More than 40% of American adults are considered obese and the social studies from practical things, like being able to access facilities, sit down and weight limits to prevent moving around the city to possibly unexpected bias in costs and lower wages…especially for women.
The city councilman Shaun Abreu who sponsored the bill felt compelled to tackle the “silent burden people have had to carry” around weight stigma after he gained 18kg himself over lockdown. There are other states in the US that at local level have protections in place in the workplace against discrimination based on weight.
Eurovision
Love it or hate it, I think we need to talk about it. This years was weird, it felt a bit like a caricature of itself, which would usually be amazing but this year just felt a bit off.
It felt a very different vibe this year, properly political again but not really in and obvious political way, how did Israel do so well? I had the luxury of spending my post Eurovision Sunday morning with an International Relations and history student and it was fascinating to get their analysis and ask some probably odd questions about if there a political reason for this.
All of that aside, Liverpool put on an amazing display, twitter was superb as always and even Tiktok delivered some behind the scenes this is what happens in the 40s between the acts on stage interesting videos.
Current watch: Evicted – Binge-watching heartbreak seemed odd this week, but what an important series. As the episodes open, when you’re a 20-something you should be having fun but they’re actually being priced out and pushed out of quite frankly awful accommodation for too much money. Section 21 has quite a lot to answer for and the statistics in the series are truly terrifying.
Current read: Happy Fat Taking up space in a world that wants to shrink you by Sofie Hagen – This book follows Sofies own journey into self-acceptance, through sharing her own experiences of fat phobia both from the external world but also her internal world to find a way to live a happy life.

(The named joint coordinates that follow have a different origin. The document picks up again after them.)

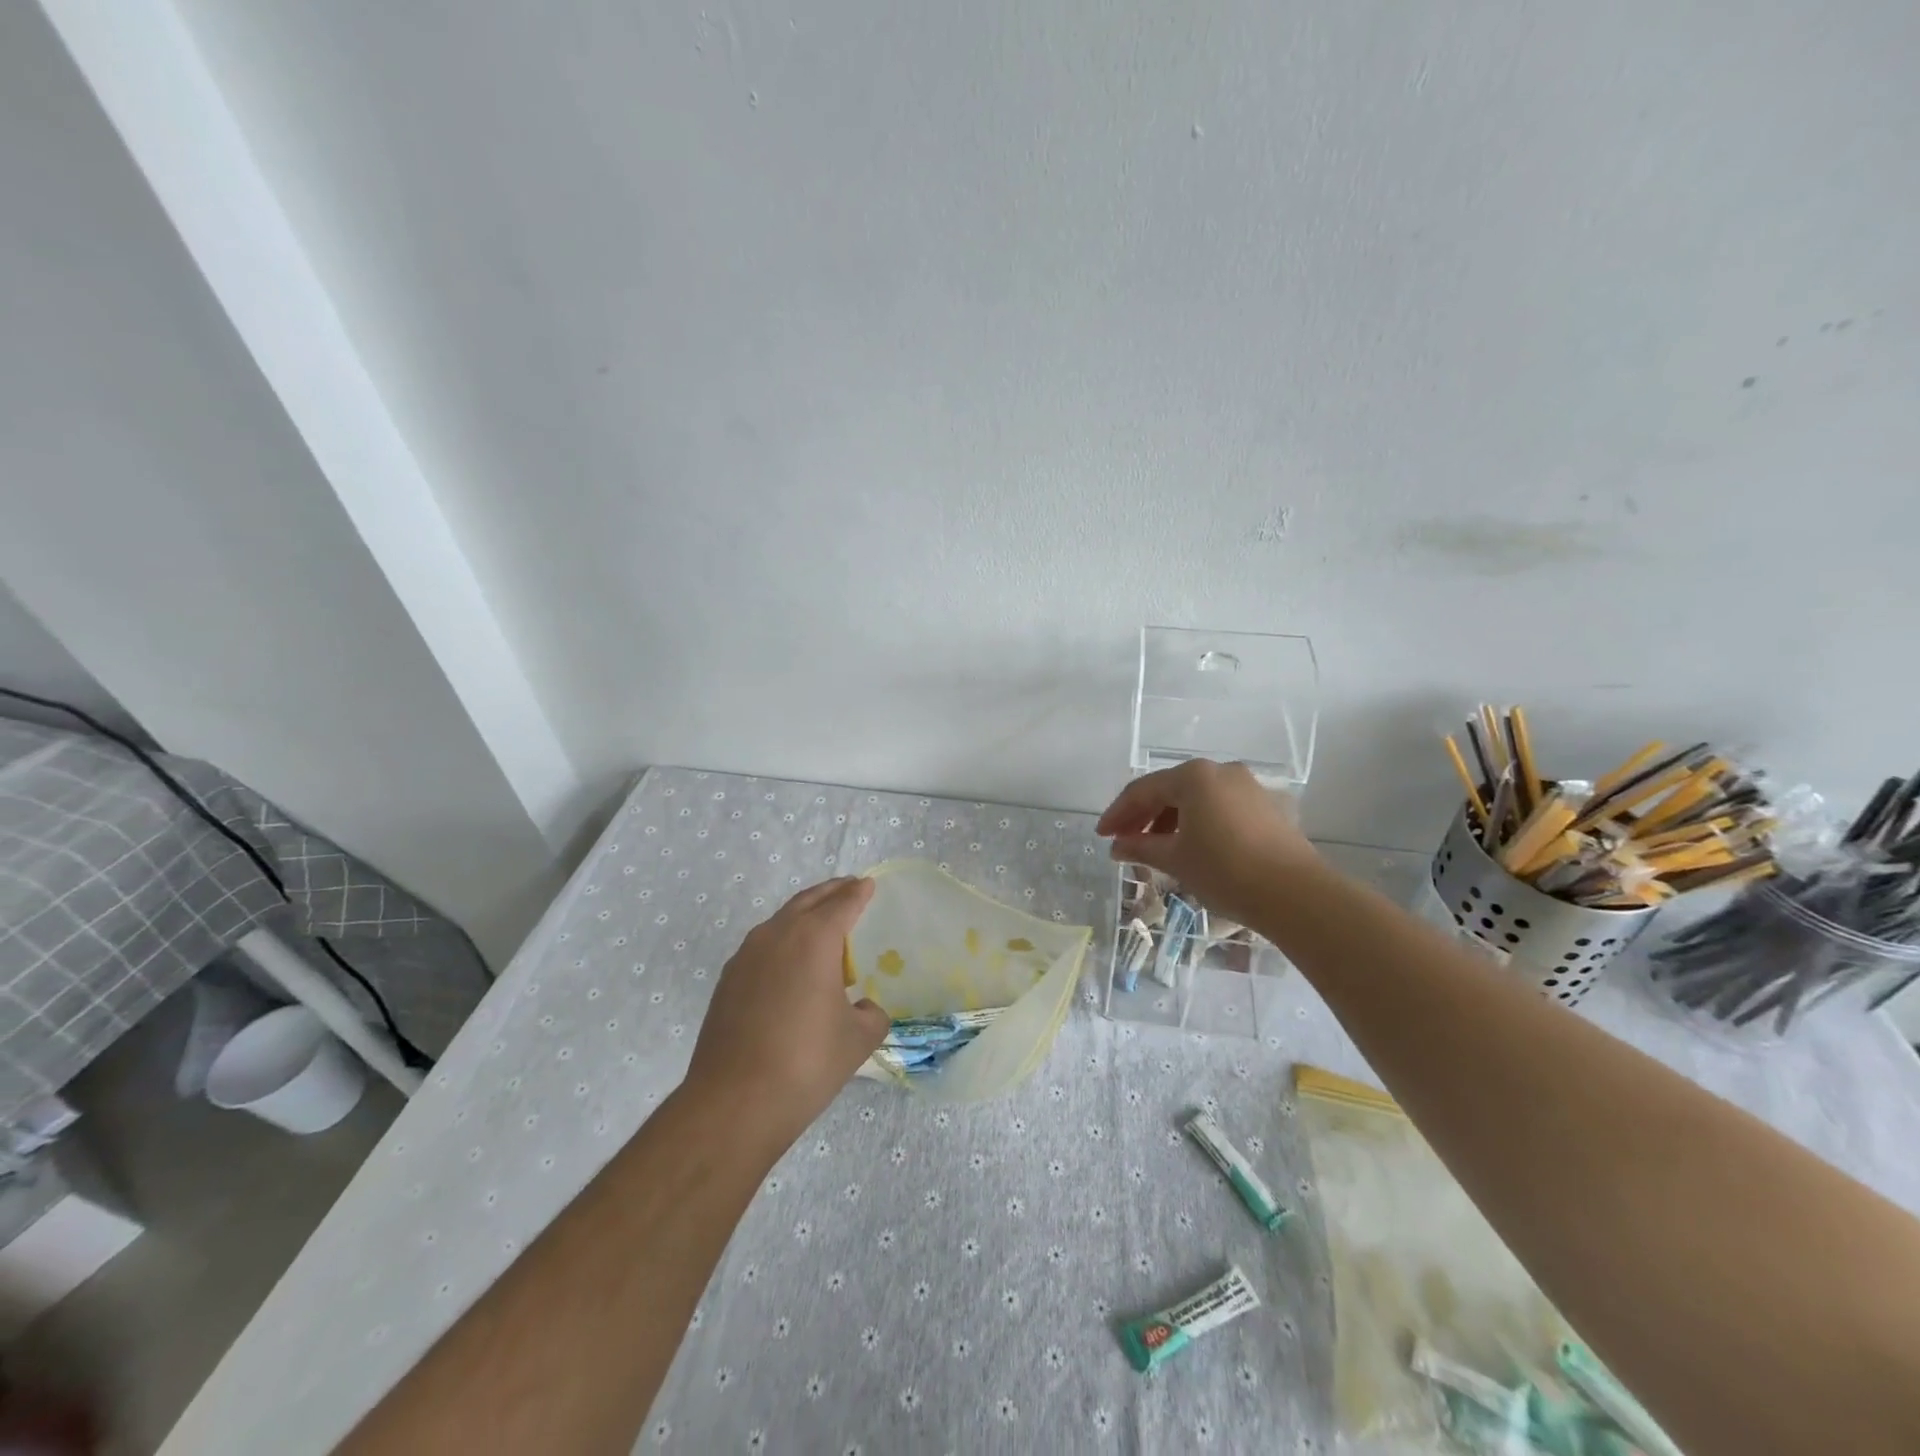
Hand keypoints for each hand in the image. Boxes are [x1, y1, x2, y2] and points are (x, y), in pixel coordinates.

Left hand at [686, 877, 887, 1147]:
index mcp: (814, 939)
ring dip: (804, 914)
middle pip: (808, 901)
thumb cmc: (806, 1063)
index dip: (858, 893)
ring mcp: (746, 956)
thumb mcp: (857, 1040)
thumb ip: (871, 1015)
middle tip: (849, 889)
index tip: (868, 884)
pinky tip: (791, 964)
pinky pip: (762, 945)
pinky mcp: (728, 980)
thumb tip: (865, 1008)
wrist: (734, 1102)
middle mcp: (777, 936)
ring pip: (780, 920)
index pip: (842, 904)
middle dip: (830, 892)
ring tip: (823, 925)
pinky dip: (783, 940)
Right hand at [1095, 760, 1319, 926]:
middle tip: (1124, 842)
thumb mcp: (1175, 859)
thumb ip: (1141, 846)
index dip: (1118, 814)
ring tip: (1155, 849)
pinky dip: (1198, 823)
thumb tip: (1118, 846)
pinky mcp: (1267, 807)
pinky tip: (1191, 847)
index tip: (1102, 836)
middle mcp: (1221, 771)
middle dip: (1144, 816)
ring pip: (1197, 798)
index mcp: (1193, 776)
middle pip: (1170, 790)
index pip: (1142, 790)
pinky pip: (1220, 808)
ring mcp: (1248, 787)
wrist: (1295, 894)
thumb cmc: (1224, 870)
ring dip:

This is half memoir, half social commentary with some amazing interviews with other voices in the fat liberation space, it’s funny (Sofie is a comedian), it’s beautifully sweet and really very honest – fat sex, getting stuck in a toilet, having to ask for extra things to merely be comfortably uncomfortable.

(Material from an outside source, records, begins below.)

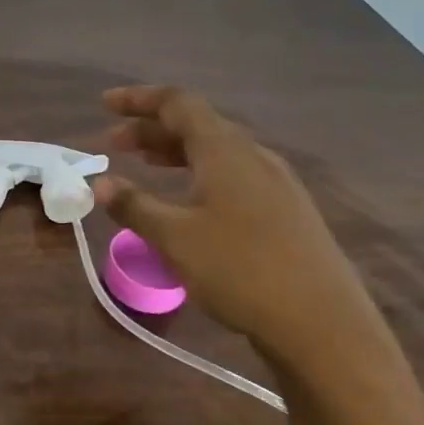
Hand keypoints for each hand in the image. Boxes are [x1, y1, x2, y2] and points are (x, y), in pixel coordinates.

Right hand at [94, 86, 381, 371]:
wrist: (323, 325)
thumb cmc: (240, 271)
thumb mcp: (174, 238)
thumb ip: (134, 206)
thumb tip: (100, 184)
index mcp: (226, 151)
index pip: (179, 104)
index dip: (139, 100)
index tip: (105, 104)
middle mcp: (254, 156)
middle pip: (198, 125)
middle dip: (152, 129)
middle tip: (114, 144)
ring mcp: (276, 183)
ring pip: (217, 151)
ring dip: (175, 152)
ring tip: (144, 165)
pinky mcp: (287, 211)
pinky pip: (234, 174)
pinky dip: (199, 173)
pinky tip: (189, 199)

Most Impactful Listen: Robots vs Marathons – The List of Absolutely Everything That might Kill You – Hosted by radio presenter Matt Edmonson and author and comedian Adam Kay, the pair battle out innocuous everyday items that might be secretly plotting to kill us to create a lethal league table of sorts. They are each others ying to their yang and make a real lovely pair, they are joined by Professor Jennifer Visser-Rogers their resident statistician to apply the statistics from the surprising histories. This particular episode might surprise you as much as it did with. Well into marathon season and all the talk of robots, which do you think will mostly kill you?